Saved entries:

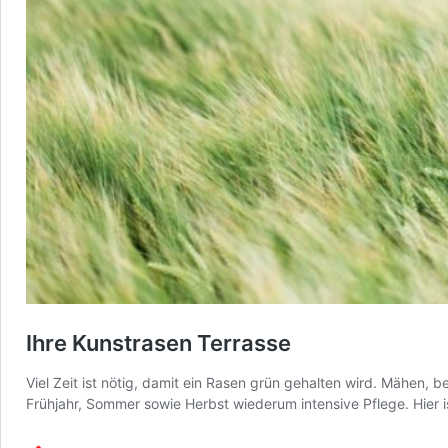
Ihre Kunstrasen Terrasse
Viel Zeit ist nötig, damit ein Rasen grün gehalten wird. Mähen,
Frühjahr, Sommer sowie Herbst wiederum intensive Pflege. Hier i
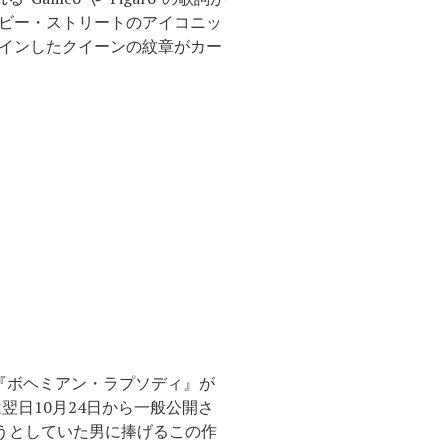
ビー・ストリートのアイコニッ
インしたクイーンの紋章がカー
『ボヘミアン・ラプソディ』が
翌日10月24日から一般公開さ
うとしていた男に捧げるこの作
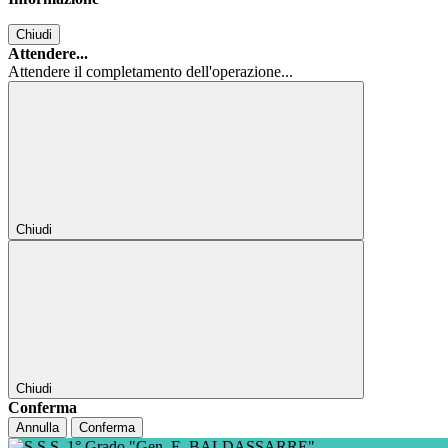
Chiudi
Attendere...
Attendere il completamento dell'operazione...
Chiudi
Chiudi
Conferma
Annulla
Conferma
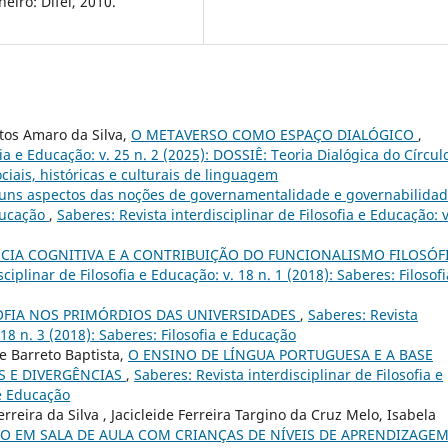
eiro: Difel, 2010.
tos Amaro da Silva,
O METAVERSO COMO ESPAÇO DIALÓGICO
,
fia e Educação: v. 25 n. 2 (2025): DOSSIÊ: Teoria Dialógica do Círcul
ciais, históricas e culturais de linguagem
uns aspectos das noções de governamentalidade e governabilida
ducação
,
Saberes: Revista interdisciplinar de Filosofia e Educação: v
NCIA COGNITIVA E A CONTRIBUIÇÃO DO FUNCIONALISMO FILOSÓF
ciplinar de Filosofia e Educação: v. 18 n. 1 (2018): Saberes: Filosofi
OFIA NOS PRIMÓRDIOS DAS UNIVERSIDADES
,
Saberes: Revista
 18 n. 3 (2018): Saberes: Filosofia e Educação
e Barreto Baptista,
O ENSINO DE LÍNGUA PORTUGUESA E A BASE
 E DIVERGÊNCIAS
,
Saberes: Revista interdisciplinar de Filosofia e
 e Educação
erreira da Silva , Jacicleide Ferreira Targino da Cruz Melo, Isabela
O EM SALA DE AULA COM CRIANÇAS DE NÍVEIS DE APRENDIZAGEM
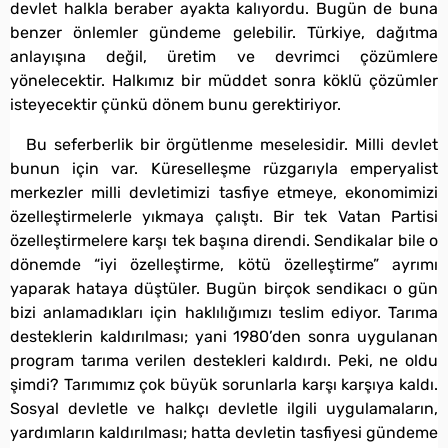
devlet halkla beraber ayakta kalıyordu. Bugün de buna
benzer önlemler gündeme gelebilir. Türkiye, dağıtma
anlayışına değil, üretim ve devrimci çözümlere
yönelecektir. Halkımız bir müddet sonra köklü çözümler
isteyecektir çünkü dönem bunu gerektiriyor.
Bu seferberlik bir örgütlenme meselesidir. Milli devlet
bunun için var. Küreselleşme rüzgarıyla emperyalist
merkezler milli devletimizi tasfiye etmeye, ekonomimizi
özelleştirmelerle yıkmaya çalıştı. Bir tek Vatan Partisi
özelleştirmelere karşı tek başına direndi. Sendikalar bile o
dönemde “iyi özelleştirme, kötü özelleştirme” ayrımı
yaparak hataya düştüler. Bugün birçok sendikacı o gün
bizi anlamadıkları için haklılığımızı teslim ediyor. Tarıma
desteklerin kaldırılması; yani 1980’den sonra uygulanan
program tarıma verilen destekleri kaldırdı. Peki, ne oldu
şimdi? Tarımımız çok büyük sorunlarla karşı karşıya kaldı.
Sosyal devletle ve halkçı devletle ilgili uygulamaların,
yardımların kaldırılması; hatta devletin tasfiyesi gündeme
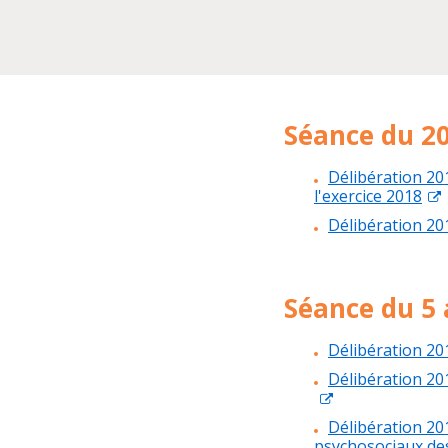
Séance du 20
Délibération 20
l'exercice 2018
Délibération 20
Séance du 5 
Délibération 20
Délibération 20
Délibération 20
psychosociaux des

- **How to complete this task**: Starting with the first line of the data above and ending with the line containing "program tarıma verilen", please restate every line exactly, leaving images out.

- **Final answer**:
Ihre Kunstrasen Terrasse
Viel Zeit ist nötig, damit ein Rasen grün gehalten wird. Mähen,
Frühjahr, Sommer sowie Herbst wiederum intensive Pflege. Hier i
ビー・ストリートのアイコニッ
インしたクイーンの紋章がカー
『ボヘミアン・ラプソディ』が
翌日10月24日から一般公開さ
うとしていた男に捧げるこの作
Chiudi
Attendere...
Attendere il completamento dell'operazione...
Chiudi
Chiudi
Conferma
Annulla
Conferma
eiro: Difel, 2010.
tos Amaro da Silva,
O METAVERSO COMO ESPAÇO DIALÓGICO
,
fia e Educação: v. 25 n. 2 (2025): DOSSIÊ: Teoria Dialógica do Círcul
ciais, históricas e culturais de linguagem
uns aspectos das noções de governamentalidade e governabilida
ducação
,
Saberes: Revista interdisciplinar de Filosofia e Educação: v
NCIA COGNITIVA E A CONTRIBUIÇÃO DO FUNCIONALISMO FILOSÓF
ciplinar de Filosofia e Educação: v. 18 n. 1 (2018): Saberes: Filosofi
OFIA NOS PRIMÓRDIOS DAS UNIVERSIDADES
,
Saberes: Revista
 18 n. 3 (2018): Saberes: Filosofia e Educação
e Barreto Baptista,
O ENSINO DE LÍNGUA PORTUGUESA E A BASE
 E DIVERGÊNCIAS
,
Saberes: Revista interdisciplinar de Filosofia e
 e Educação
erreira da Silva , Jacicleide Ferreira Targino da Cruz Melo, Isabela
O EM SALA DE AULA COM CRIANÇAS DE NÍVEIS DE APRENDIZAGEM
devlet halkla beraber ayakta kalıyordu. Bugün de buna
benzer önlemler gündeme gelebilir. Türkiye, dağıtma
anlayışına değil, üretim ve devrimci çözümlere
yönelecektir. Halkımız bir müddet sonra köklü çözümler
isteyecektir çünkü dönem bunu gerektiriyor.
Bu seferberlik bir örgütlenme meselesidir. Milli devlet
bunun için var. Küreselleşme rüzgarıyla emperyalist
merkezler milli devletimizi tasfiye etmeye, ekonomimizi
özelleştirmelerle yıkmaya çalıştı. Bir tek Vatan Partisi
özelleştirmelere karşı tek başına direndi. Sendikalar bile o
dönemde “iyi özelleştirme, kötü özelleştirme” ayrımı
yaparak hataya düştüler. Bugün birçok sendikacı o gün
bizi anlamadıkları için haklılığımızı teslim ediyor. Tarıma
desteklerin kaldırılması; yani 1980’den sonra uygulanan
program tarıma verilen destekleri kaldırdı. Peki, ne oldu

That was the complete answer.